Buying and Selling

買賣 - Buy and sell in Chinese

The words for to buy and to sell are very similar in Mandarin: 買 [买] (mǎi) [maɪ˦˩˧] = buy and 賣 [卖] (mài) [maɪ˥˩] = to sell. In Cantonese the characters are the same, but are pronounced maai5 [maːi˩˧] (buy) and maai6 [maːi˨] (sell) [source]. The only difference between them is in the tones, and they are easily confused by learners. Do native speakers ever mix them up?

The character 買 combines 网 (wǎng – net) and 貝 (bèi – shell, cowrie) [source], and 賣 combines those elements plus 出 (chū – go out), which became reduced to 士 (shì – soldier) over time [source].

If you put these two characters together: 買賣 [买卖] (mǎimài) it means business, shop, store or deal [source].

Do any other languages have words for buy and sell that are so similar?

Buying and selling both involve an exchange of goods or services. The only difference is in the direction of the exchange. I might sell something to you, or buy something from you, while you might sell something to me, or buy something from me.

The same is true of other pairs of words such as borrow and lend. The one you use depends on the direction of the exchange: I borrow from you, and you lend to me. Teach and learn are also similar: You teach me, and I learn from you, or I teach you, and you learn from me. Although in some varieties of English learn is used to mean learn and teach.
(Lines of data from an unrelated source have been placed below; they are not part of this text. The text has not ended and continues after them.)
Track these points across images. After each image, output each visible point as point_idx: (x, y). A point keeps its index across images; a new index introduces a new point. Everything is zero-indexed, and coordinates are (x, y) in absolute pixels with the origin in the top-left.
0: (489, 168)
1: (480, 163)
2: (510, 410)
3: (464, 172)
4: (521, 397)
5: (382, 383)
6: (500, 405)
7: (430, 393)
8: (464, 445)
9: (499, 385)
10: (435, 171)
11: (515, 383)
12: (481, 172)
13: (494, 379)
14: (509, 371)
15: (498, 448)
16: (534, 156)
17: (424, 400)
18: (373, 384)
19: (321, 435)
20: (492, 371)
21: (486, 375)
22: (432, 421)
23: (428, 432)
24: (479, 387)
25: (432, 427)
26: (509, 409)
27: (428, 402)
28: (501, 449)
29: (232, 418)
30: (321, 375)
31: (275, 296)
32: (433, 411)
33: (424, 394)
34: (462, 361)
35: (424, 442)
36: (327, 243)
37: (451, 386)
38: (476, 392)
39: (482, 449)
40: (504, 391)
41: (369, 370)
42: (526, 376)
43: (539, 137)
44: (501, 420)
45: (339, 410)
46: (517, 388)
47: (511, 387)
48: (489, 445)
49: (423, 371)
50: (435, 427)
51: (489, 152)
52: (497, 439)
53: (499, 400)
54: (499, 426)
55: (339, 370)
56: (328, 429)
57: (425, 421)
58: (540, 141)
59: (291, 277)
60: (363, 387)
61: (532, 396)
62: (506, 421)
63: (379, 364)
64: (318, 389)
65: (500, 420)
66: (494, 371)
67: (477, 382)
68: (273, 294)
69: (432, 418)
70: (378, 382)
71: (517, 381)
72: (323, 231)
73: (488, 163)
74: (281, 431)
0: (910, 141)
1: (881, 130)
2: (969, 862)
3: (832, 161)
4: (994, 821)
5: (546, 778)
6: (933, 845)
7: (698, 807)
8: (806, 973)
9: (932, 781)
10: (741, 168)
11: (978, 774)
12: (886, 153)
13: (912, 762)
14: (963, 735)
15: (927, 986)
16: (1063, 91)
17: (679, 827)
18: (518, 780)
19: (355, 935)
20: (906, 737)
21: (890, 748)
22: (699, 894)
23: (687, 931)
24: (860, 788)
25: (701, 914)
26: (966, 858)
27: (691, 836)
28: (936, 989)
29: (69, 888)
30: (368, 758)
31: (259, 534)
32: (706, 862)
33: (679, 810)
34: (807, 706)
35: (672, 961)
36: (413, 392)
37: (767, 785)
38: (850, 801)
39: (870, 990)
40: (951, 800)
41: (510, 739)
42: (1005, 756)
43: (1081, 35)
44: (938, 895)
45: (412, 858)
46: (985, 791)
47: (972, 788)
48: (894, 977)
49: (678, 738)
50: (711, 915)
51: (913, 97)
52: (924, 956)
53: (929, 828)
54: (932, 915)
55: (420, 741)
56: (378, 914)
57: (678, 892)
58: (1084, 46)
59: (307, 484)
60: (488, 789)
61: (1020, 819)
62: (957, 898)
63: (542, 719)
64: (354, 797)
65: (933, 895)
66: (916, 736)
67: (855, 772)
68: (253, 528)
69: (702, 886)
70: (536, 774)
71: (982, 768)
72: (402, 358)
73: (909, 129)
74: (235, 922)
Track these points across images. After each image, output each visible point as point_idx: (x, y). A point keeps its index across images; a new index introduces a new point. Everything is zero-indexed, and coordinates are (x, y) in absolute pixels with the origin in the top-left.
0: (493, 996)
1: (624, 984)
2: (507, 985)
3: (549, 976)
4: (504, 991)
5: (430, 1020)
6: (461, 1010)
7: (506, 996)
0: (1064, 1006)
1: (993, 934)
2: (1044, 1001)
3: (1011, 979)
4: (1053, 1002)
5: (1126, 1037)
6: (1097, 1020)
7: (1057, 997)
In Welsh the word dysgu means to learn and to teach, and benthyca means to borrow and to lend. The word addysgu, means to teach, but it isn’t used much in colloquial Welsh [source].

Are there any other languages that don’t make a distinctions like this?

Is there a linguistic term for word pairs like this?

7 thoughts on “Buying and Selling

  1. I don’t think it is necessary for pairs like give–take, sell–buy, lend–borrow etc. to have two different verbs at all. Using directional indicators (prepositions to–from, grammatical case, or some other device) to distinguish them does pretty much the same job. Remember that “lend” and “borrow” are one word in Mandarin Chinese (借, jiè), most varieties of German (“leihen” and less frequently “borgen” depending on dialect), and many English dialects (often “lend” but “borrow” in the Upper Midwestern US and in Malaysia, according to Wiktionary).

    The tone of Standard Chinese 買/买 mǎi should be [maɪ˨˩˦] — it is essential that it starts rather low-pitched —, and 買賣/买卖 is pronounced mǎimai with the second syllable in the neutral tone, though in the “deal/transaction” sense some Mandarin speakers do say mǎimài.

  2. In French apprendre can mean both teach and learn. If you want to disambiguate you can say enseigner for teach. Likewise prêter can mean both lend and borrow.

  3. In Gaelg (Manx Gaelic), gynsaghey means both ‘teach’ and ‘learn’, as in French. However, there is a distinction between ‘teacher’ (ynseyder) and ‘learner’ (ynseydagh).

  4. The lack of distinction between teach:learn does exist in some English dialects of northern England, e.g. Geordie (Tyneside English):

    “For instance, when a Geordie uses the verb larn, meaning ‘to teach’, it is not a misuse of the Standard English verb learn (c.f. modern German lernen), rather it is the modern reflex of the Anglo-Saxon verb læran, meaning ‘to teach’”

  5. In Spanish lend and borrow are a bit like this. To lend = prestar; to borrow “pedir prestado”- the latter meaning “to ask (to be) lent” .

  6. In Esperanto ‘pruntedoni’ mean ‘lend and ‘pruntepreni’ means ‘borrow’.

    I have often heard, but never seen in print ‘prunteŝteli’ meaning both – but with the hint that the borrowed / loaned item will not be returned.

  7. As I native speaker of Cantonese, I don’t recall encountering situations where people confuse 買 and 賣. But on a related topic, there is a tendency for some people in Hong Kong to mispronounce certain words that are of tone 3 as tone 5… e.g. mispronouncing 舍 as 社 (I often heard people on HK radio shows saying, unwittingly, that they stayed at travel agencies(旅社) while backpacking!) or 使 as 市. BTW Simon, it was nice meeting you at the Polyglot Gathering this year!